Start of Extract

Barbara Gayle, Staff Reporter

The dispute between Kingston businessman Lascelles Chin and his former wife Audrey, a chartered accountant at Sigma Investments Ltd. over the ownership of the shares in Lasco Foods Ltd., is far from over.

Mr. Chin, chairman of the Lasco Group of Companies, has filed an appeal in the Court of Appeal against a Supreme Court ruling last month that Mrs. Chin was entitled to a half of the 250,000 shares in the multi-million distribution company.

In 1993, Mrs. Chin, a chartered accountant at Sigma Investments Ltd., had brought a suit under the Married Women's Property Act, contending that she was entitled to a half of the shares in the company.

Mr. Chin claimed that she was entitled to only one share in the company which began operating in 1986.

Justice Seymour Panton heard the suit and ruled that Mrs. Chin was entitled to only one share.

Mrs. Chin took the matter to the Court of Appeal which ruled that she was entitled to a half of the shares.

Mr. Chin appealed to the United Kingdom Privy Council, Jamaica's final appellate court, which sent back the case to the Supreme Court for the parties to be cross-examined. When Justice Panton heard the suit in the Supreme Court he had asked the parties to give oral evidence but they declined and relied on the documentary evidence.

The parties gave evidence under cross-examination in the Supreme Court last year. Justice Neville Clarke who heard the evidence reserved judgment in May last year until December 6 when he ruled in Mrs. Chin's favour.

Mr. Chin has filed 15 grounds of appeal in which he is contending that the judge erred in his ruling because he based his decision on what he considered discrepancies in Mr. Chin's oral evidence and ignored the contemporaneous documentary evidence and affidavit evidence which supported his case. Mr. Chin claims further that the judge erred in his assessment of Mrs. Chin's evidence on critical and important issues in that he placed no reliance on the fact that she was at all material times a chartered accountant who completed a master programme in accounting and was familiar with how company accounts were structured. The judge's conclusion that Mrs. Chin received much less than her work was worth, was not supported by the evidence, Mr. Chin contends.

End of Extract
Start of Data section

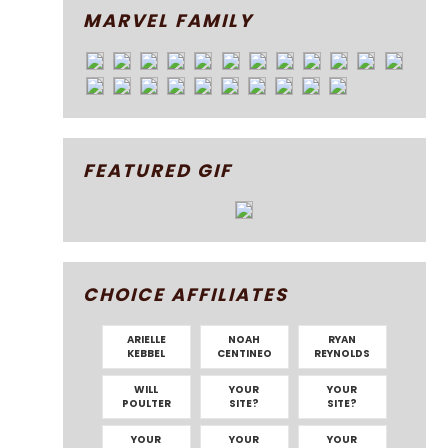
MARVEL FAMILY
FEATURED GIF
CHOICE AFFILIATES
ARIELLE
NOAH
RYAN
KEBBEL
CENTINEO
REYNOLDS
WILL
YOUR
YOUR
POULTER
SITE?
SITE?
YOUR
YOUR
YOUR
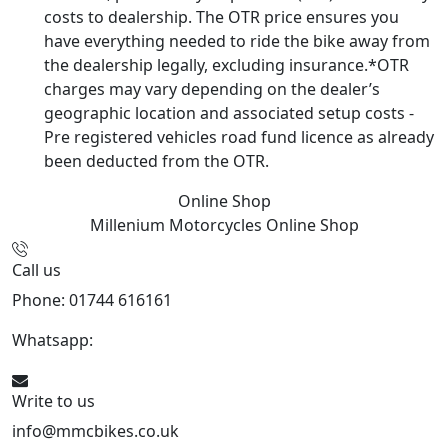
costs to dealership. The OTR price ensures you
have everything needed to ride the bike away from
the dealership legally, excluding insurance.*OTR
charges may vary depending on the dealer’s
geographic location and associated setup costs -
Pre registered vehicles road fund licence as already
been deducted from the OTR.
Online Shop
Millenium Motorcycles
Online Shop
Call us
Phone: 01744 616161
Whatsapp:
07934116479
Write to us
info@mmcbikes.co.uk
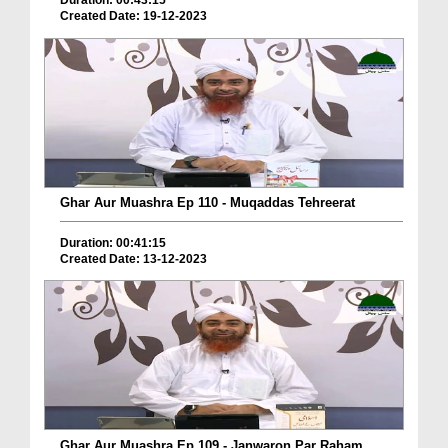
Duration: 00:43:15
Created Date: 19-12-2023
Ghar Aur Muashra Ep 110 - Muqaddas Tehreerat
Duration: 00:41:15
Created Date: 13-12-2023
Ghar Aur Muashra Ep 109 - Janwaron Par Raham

End of Data section
Start of Data section

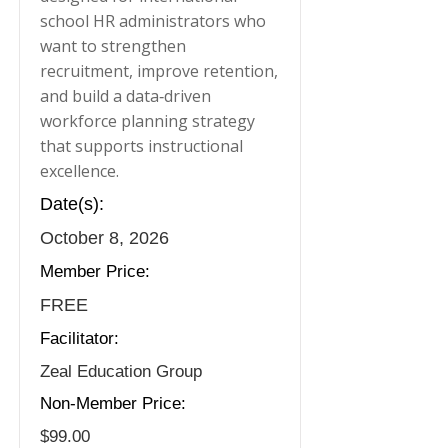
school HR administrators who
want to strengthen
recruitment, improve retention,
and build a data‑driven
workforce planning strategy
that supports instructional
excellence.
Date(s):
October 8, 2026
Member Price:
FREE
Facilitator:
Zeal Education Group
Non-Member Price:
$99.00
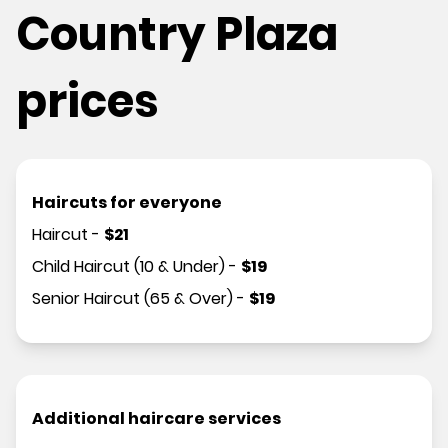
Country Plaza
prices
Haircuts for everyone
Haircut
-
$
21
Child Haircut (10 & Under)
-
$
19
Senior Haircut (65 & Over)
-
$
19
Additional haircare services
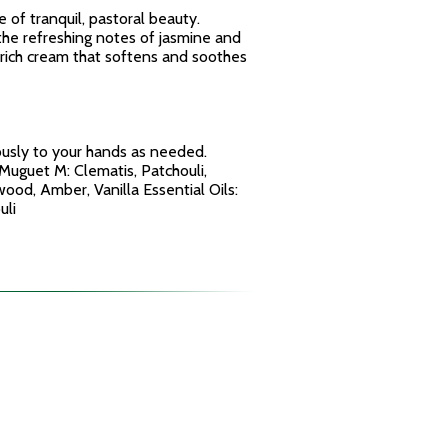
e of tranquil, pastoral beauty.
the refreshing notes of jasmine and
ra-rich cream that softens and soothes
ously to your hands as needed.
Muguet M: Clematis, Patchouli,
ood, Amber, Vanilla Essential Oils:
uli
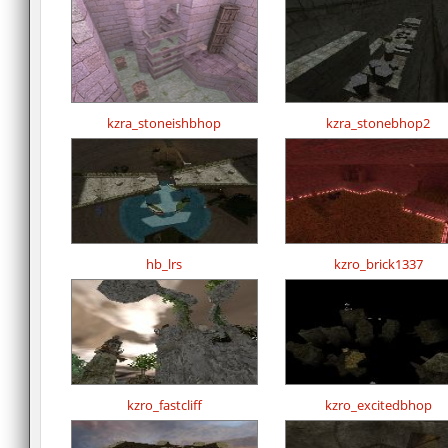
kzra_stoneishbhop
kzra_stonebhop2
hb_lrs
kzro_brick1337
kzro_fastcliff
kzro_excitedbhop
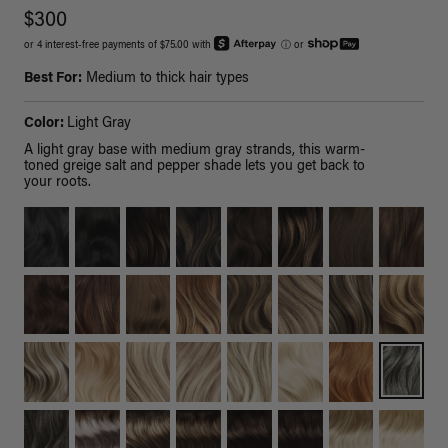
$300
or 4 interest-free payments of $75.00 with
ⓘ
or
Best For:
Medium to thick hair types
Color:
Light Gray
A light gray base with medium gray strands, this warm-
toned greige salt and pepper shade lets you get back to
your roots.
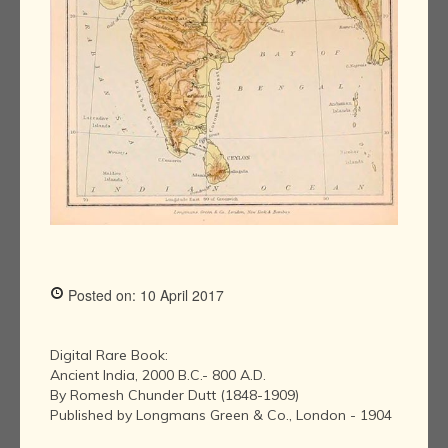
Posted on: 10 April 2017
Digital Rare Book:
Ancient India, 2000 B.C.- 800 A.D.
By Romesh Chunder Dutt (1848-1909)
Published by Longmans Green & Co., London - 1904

End of Data section
Start of Data section

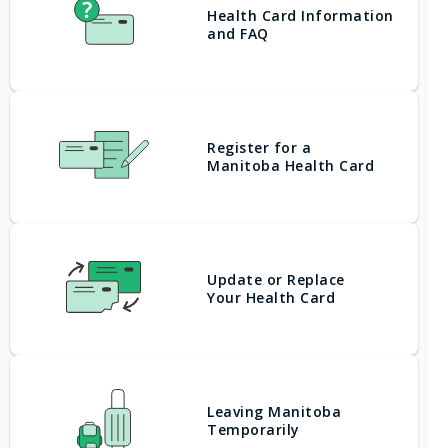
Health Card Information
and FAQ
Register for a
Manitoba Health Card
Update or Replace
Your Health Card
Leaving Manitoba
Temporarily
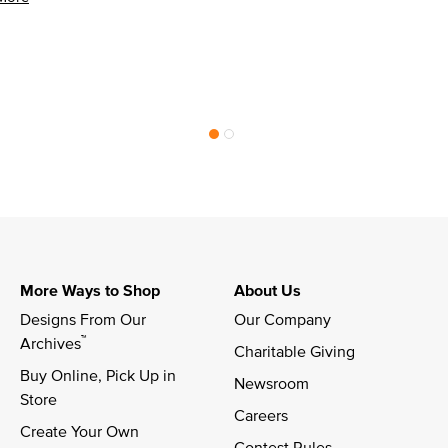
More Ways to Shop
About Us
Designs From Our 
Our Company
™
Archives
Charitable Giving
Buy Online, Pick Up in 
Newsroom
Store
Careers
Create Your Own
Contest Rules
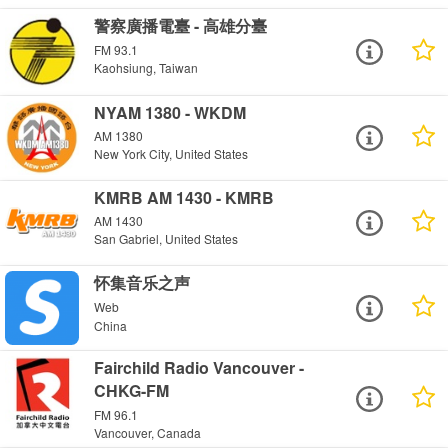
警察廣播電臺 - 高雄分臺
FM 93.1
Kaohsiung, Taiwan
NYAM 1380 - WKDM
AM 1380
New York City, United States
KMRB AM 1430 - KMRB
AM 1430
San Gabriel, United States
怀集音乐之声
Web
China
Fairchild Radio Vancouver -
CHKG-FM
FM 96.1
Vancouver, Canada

End of Data section

Exercise tasks:
1. Translate into Spanish the following sentence from the article on the Lasco share dispute: "Mr. Chin claimed that she was entitled to only one share in the company which began operating in 1986."
2. From the article on the Lasco share dispute, print the passage that begins at the words "Justice Seymour Panton" and stop after the words "the documentary evidence.".

Solved tasks:
1. El Sr. Chin afirmó que ella tenía derecho a una sola acción de la empresa, que comenzó a operar en 1986.

2.
Justice Seymour Panton heard the suit and ruled that Mrs. Chin was entitled to only one share.

Mrs. Chin took the matter to the Court of Appeal which ruled that she was entitled to a half of the shares.

Mr. Chin appealed to the United Kingdom Privy Council, Jamaica's final appellate court, which sent back the case to the Supreme Court for the parties to be cross-examined. When Justice Panton heard the suit in the Supreme Court he had asked the parties to give oral evidence but they declined and relied on the documentary evidence.